Cardiogenetics studies heart diseases with a genetic cause that can affect the myocardium or heart rate, as well as congenital heart malformations and arterial vascular diseases. These pathologies are characterised by the risk of sudden death or chronic morbidity involved, affecting the patient and their family.
It is important to identify them genetically in order to:
Define the diagnosis
Establish a prognosis according to the mutated genes
Establish preventative and monitoring measures for the patient
Molecular diagnosis in the patient is very important to identify family members that may be at risk and should go on cardiology prevention and monitoring programmes as well as for the peace of mind of family members if they do not have the genetic mutations associated with the pathology analysed.
Furthermore, such diagnosis also provides reproduction recommendations according to the molecular state detected.
Primary cardiomyopathies are diseases that are specific to the myocardium and weaken the myocardial function.. Patients affected by cardiomyopathy are at a high risk of suffering arrhythmias and cardiac arrest.
Hereditary cardiomyopathies can be caused by mutations in over 100 genes that are normally transmitted following autosomal dominant hereditary models.
Cardiac arrhythmias are one of the most common causes of death among the population especially in patients with a history of heart disease and they cause almost a million cases of fainting and sudden death in Europe and America each year.
In many cases these pathologies do not coincide with any structural cardiac abnormalities or abnormalities in the basal electrocardiogram (ECG), making them even more difficult to diagnose.
Hereditary arrhythmias can be connected to the following syndromes: Brugada, Long QT, Short QT, arterial fibrillation, catecholaminergic polymorphic ventricular tachycardia Wolff-Parkinson-White. This pathology group is caused by mutations in over 70 genes.
Thoracic aortic aneurysm and dissection (TAAD) is the fifteenth most common cause of death in the USA, causing around 15,000 deaths per year. 20% of people with TAAD have a close family member with a thoracic aortic disease.
The main cardiovascular manifestations of thoracic aortic aneurysm and dissection (TAAD) include: dilation of the ascending thoracic aorta, thoracic aortic dissection. This includes Marfan, Vascular Ehlers-Danlos and Loeys-Dietz syndromes, among others.
Aortic aneurisms in the family can be associated with aneurisms in other arteries, especially in the abdominal aorta (12%), the cerebral arteries (9 to 14%) and in peripheral arteries such as the iliac and popliteal arteries (5%).
We are currently aware of mutations in over 20 genes associated with this type of cardiovascular disease.
One of the most important factors in coronary ischemic cardiopathology is dyslipidaemias, which are associated with the different abnormalities in the metabolism of lipids and are the main cause of hypercholesterolemia.

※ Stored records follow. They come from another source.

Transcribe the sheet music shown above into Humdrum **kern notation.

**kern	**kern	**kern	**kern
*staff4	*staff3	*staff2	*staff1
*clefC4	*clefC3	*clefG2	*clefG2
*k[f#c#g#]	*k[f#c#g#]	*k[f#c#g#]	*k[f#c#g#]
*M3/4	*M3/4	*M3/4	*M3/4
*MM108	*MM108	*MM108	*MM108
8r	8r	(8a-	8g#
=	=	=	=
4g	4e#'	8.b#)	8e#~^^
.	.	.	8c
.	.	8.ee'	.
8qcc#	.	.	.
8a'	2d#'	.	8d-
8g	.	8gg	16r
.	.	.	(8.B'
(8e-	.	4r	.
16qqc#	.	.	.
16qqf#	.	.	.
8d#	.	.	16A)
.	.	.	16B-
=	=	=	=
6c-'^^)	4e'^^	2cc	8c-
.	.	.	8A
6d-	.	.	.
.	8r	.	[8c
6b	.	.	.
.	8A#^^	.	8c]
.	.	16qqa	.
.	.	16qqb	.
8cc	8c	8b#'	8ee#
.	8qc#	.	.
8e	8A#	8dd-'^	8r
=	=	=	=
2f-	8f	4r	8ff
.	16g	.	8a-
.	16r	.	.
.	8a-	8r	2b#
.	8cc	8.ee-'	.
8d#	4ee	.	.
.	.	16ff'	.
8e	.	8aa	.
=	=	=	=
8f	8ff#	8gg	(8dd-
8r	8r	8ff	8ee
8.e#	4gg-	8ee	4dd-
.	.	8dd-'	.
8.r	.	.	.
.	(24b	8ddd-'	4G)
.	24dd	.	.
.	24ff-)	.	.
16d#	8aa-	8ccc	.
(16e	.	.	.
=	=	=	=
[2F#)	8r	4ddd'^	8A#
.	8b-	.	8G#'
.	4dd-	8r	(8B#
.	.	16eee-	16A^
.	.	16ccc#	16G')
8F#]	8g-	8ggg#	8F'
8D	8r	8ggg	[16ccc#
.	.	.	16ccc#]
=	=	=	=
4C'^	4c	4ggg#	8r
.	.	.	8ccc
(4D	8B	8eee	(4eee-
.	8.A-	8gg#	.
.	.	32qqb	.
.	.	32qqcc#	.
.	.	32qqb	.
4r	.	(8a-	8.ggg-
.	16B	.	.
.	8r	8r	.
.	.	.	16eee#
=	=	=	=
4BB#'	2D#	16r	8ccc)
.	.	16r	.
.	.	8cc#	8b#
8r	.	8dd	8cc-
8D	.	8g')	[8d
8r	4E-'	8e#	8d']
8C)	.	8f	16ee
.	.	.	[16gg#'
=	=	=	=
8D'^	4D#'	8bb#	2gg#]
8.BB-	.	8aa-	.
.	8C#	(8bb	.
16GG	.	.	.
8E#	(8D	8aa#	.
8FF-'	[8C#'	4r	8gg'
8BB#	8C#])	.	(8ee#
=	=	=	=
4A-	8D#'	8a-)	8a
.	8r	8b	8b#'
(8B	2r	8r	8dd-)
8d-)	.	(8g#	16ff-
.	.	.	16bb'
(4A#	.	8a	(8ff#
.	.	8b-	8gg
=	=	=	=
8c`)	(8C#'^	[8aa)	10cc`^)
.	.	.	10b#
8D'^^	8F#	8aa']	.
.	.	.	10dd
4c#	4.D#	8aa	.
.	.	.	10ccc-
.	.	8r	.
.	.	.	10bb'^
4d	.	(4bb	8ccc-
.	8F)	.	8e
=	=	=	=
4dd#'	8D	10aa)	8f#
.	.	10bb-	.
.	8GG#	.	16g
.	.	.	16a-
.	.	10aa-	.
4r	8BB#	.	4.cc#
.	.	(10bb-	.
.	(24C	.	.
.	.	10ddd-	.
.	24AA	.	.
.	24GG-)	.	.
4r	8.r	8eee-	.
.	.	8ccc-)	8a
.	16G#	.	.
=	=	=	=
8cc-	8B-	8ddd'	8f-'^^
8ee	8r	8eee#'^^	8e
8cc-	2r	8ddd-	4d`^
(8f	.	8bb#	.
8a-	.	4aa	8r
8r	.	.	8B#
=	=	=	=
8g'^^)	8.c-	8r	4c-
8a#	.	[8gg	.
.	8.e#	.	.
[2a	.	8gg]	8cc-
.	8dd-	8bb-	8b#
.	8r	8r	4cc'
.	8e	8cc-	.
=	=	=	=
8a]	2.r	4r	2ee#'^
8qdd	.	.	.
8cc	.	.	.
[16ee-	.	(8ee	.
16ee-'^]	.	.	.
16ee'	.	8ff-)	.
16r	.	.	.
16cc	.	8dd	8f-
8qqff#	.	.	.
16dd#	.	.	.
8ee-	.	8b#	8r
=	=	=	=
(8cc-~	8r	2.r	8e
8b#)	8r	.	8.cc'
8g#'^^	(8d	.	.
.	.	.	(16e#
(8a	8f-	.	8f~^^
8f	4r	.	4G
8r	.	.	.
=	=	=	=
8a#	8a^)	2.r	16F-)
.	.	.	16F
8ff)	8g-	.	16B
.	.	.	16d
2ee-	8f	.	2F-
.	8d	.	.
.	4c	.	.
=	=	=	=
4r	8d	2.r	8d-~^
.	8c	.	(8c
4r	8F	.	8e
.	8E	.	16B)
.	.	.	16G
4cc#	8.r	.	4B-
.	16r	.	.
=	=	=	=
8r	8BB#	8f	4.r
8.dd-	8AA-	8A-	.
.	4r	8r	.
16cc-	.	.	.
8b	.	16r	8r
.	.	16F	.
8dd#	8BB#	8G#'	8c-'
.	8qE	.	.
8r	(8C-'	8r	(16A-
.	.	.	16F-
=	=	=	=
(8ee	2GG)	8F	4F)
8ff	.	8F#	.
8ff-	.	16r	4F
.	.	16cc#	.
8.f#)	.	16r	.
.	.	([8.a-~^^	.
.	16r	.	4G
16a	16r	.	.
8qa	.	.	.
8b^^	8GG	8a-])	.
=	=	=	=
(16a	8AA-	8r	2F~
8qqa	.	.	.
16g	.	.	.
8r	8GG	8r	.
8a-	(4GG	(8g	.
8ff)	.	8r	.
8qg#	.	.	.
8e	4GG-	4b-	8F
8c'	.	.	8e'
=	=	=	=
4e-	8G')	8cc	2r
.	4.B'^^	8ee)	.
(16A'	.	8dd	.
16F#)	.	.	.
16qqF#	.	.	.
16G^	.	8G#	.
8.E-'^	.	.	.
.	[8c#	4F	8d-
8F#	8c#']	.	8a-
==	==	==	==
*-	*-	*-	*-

Primary dyslipidaemias are caused by genetics, family transmission and are not associated with other diseases. It is well known that there is a relationship between obesity and dyslipidaemia and it is connected to the increase in LDL cholesterol, a decrease in HDL cholesterol and a lower tolerance to glucose, which leads to the formation of atheroma plates causing acute myocardial infarction and acute infarction in the arterial tree.
Dyslipidaemias are caused by mutations in 40 genes.